Source material:

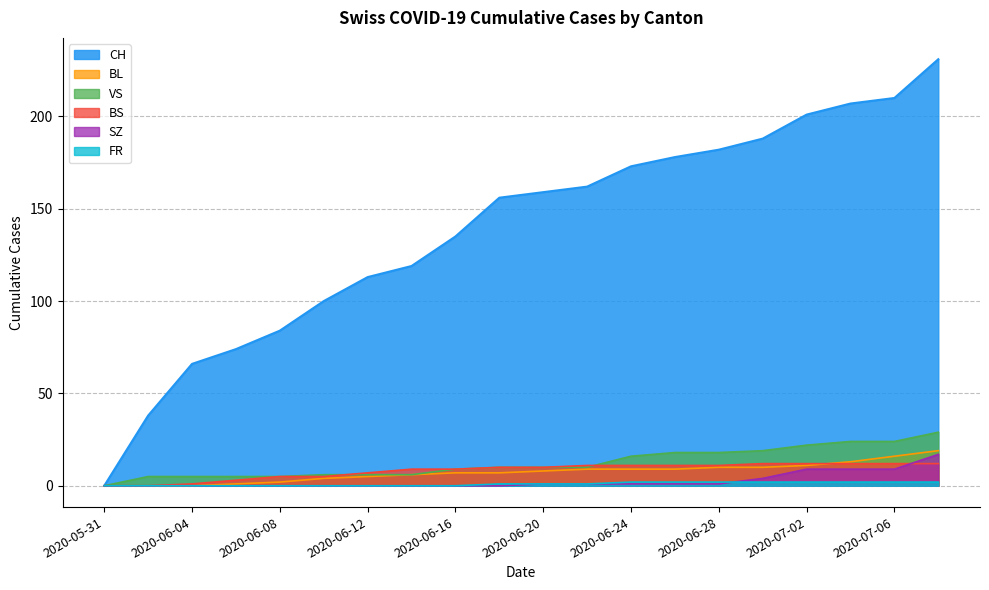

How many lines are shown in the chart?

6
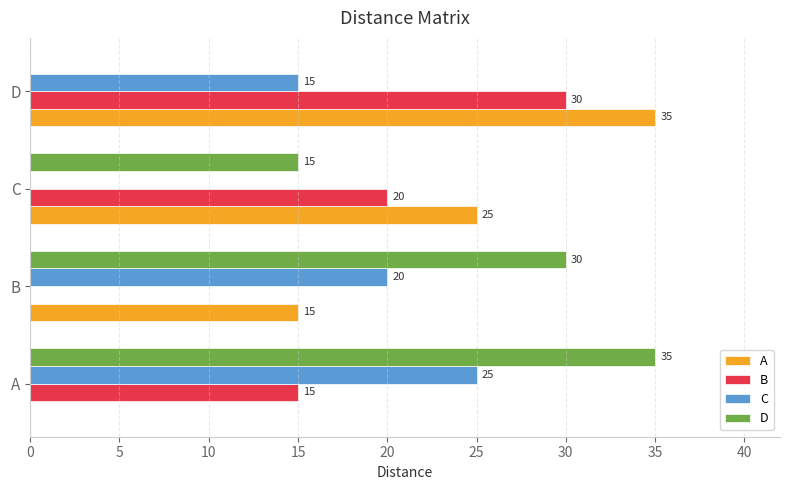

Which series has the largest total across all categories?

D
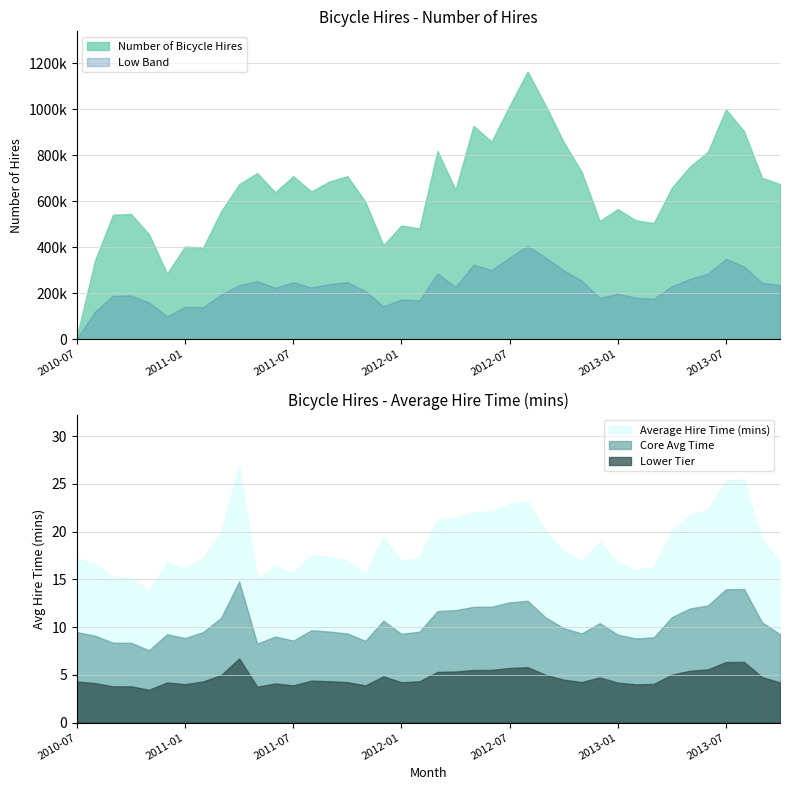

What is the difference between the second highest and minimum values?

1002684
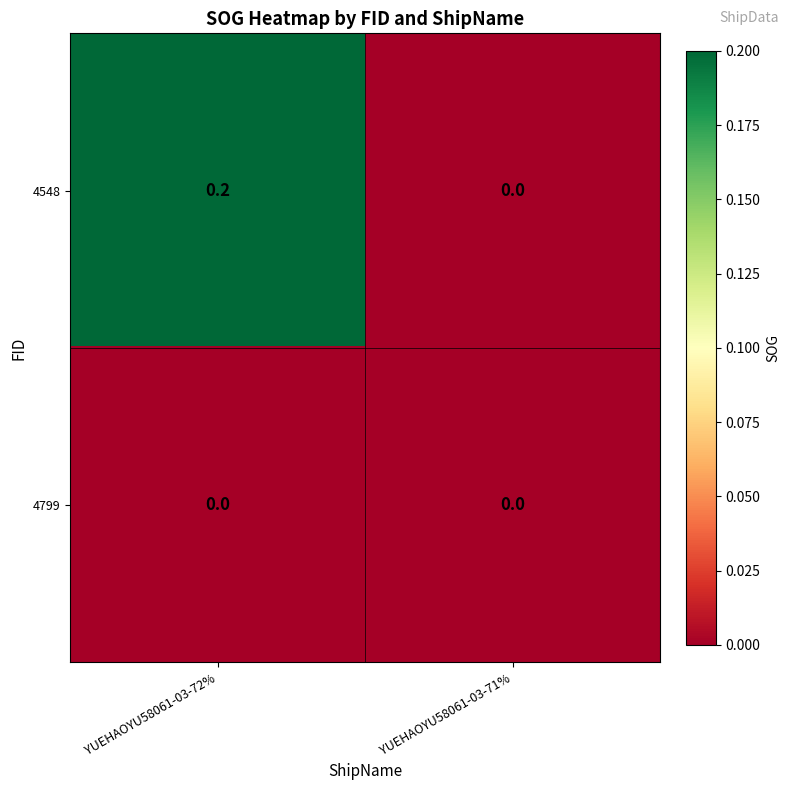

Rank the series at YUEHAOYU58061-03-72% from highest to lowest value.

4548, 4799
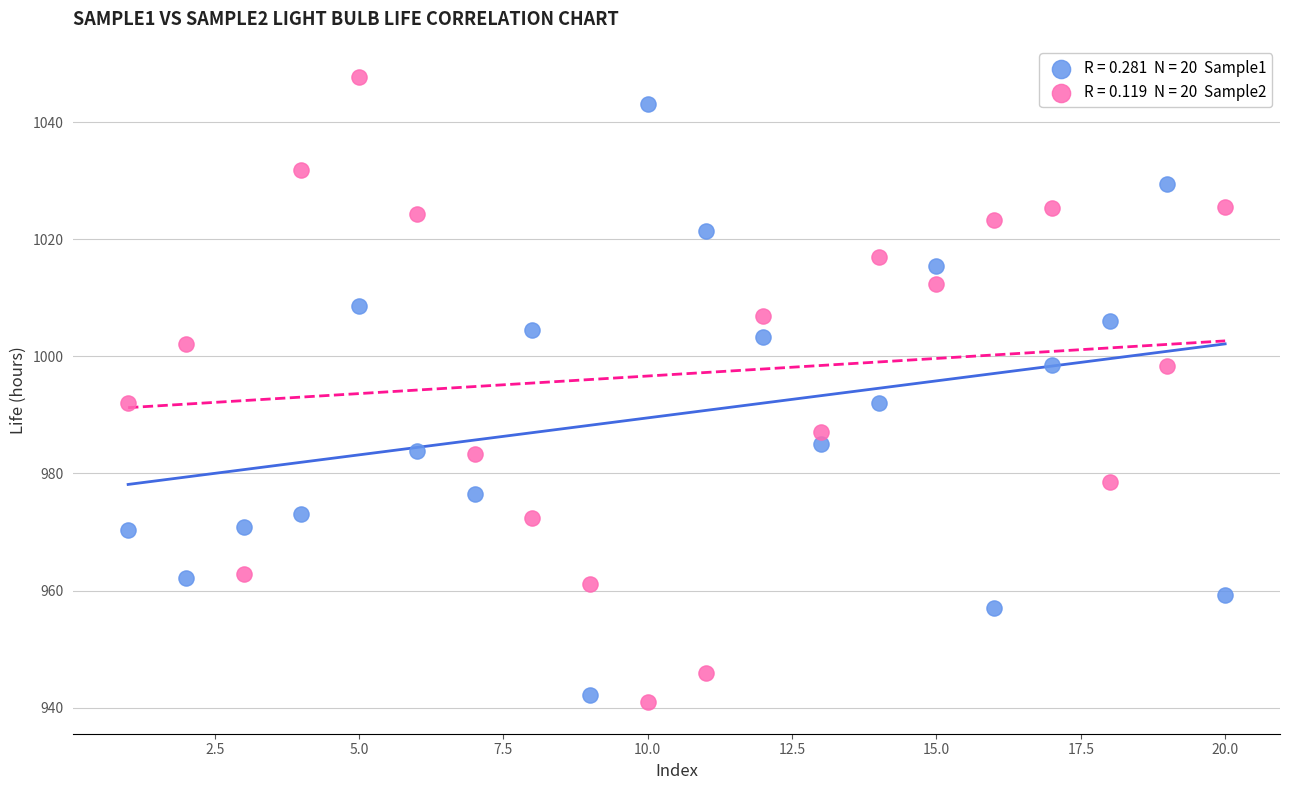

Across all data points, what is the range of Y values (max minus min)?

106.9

Goal of the exercise: Reproduce every row above word for word, leaving out the pictures.

Reply to the exercise:
How many lines are shown in the chart?

6

Which series has the largest total across all categories?

D

What is the difference between the second highest and minimum values?

1002684

Rank the series at YUEHAOYU58061-03-72% from highest to lowest value.

4548, 4799

Across all data points, what is the range of Y values (max minus min)?

106.9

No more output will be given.